SFUO elections appeals process lacking independence

The SFUO needs an independent body to deal with many issues, including those arising from the SFUO elections. Sadly, the SFUO board of administration (BOA) abolished the Student Arbitration Committee (SAC) back in September 2011, citing its “undemocratic” nature as reason for the abolition. The SAC was an independent body of nine appointed student arbiters tasked with the judicial power of the federation. Before its abolition, the SAC was often called upon to rule on a variety of issues often relating to the SFUO elections.

During the 2011 SFUO elections, Tristan Dénommée was elected to the position of VP finance, beating out his opponent and the incumbent Sarah Jayne King by more than 100 votes. However, then-SFUO chief electoral officer Jason Benovoy received a number of complaints against Tristan regarding alleged violation of the election rules including, among others, the publication of false statement of fact in relation to personal character or conduct of a candidate and posting in unauthorized locations.

Subsequent to the release of the preliminary SFUO election results, the SFUO election committee disqualified Dénommée and declared King the winner. Dénommée appealed the ruling of the SFUO election committee.
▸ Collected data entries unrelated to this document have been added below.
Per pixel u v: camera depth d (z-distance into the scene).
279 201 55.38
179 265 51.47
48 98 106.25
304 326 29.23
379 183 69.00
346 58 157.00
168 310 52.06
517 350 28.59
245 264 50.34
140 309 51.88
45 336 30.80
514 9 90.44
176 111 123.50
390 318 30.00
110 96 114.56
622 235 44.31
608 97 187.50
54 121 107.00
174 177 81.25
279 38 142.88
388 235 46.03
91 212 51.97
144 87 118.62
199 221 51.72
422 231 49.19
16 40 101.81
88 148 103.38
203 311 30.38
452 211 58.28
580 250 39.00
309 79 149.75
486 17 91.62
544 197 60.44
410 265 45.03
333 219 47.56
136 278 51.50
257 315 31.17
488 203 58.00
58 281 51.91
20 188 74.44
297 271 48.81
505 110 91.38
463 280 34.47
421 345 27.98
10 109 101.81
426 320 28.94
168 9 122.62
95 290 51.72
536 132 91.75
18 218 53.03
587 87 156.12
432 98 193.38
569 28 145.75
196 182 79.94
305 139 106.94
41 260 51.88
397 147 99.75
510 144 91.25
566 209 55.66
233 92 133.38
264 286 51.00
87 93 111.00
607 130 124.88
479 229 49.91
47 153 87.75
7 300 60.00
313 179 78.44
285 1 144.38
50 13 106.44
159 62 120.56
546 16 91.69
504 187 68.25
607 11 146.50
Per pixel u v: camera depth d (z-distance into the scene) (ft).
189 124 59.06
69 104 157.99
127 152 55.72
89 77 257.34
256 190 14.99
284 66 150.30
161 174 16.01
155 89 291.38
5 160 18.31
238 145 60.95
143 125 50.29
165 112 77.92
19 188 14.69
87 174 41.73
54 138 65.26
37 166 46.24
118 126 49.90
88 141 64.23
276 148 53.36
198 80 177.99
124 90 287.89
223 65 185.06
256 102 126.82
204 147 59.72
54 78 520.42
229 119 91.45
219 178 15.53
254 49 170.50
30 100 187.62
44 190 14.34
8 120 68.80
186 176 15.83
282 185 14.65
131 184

He was faced with a fairly straightforward appeals process which has gone unchanged since then:

1) Appeal a ruling of the chief electoral officer before the SFUO election committee
2) Appeal a ruling of the SFUO election committee before the BOA
3) The decision of the BOA is final

However, as was evidenced by the decision by the BOA to uphold Dénommée’s disqualification, the appeals process is flawed. The impartiality of the CEO and members of the election committee have often been an issue which has led to much controversy over the past number of years.

Earlier this week, La Rotonde’s editorial board called for the removal of the current CEO, Osama Berrada. Advancing serious allegations of discrimination, interference, intimidation, and censure, the editorial claims a pattern of unprofessional conduct on the part of Berrada in the course of his duties as CEO.

An independent body is required for a proper investigation into these allegations. Members of the BOA and members of the SFUO executive should not be permitted to sit on this body. Inevitably, the BOA would have the final say, but would be provided with a much more rigorous and non-partisan investigation report, rather than the so-called investigations which have taken place in the past.

It has often been said that perception is everything. When students are openly questioning the soundness of the electoral process and the appeals process, the legitimacy of the entire election is called into question.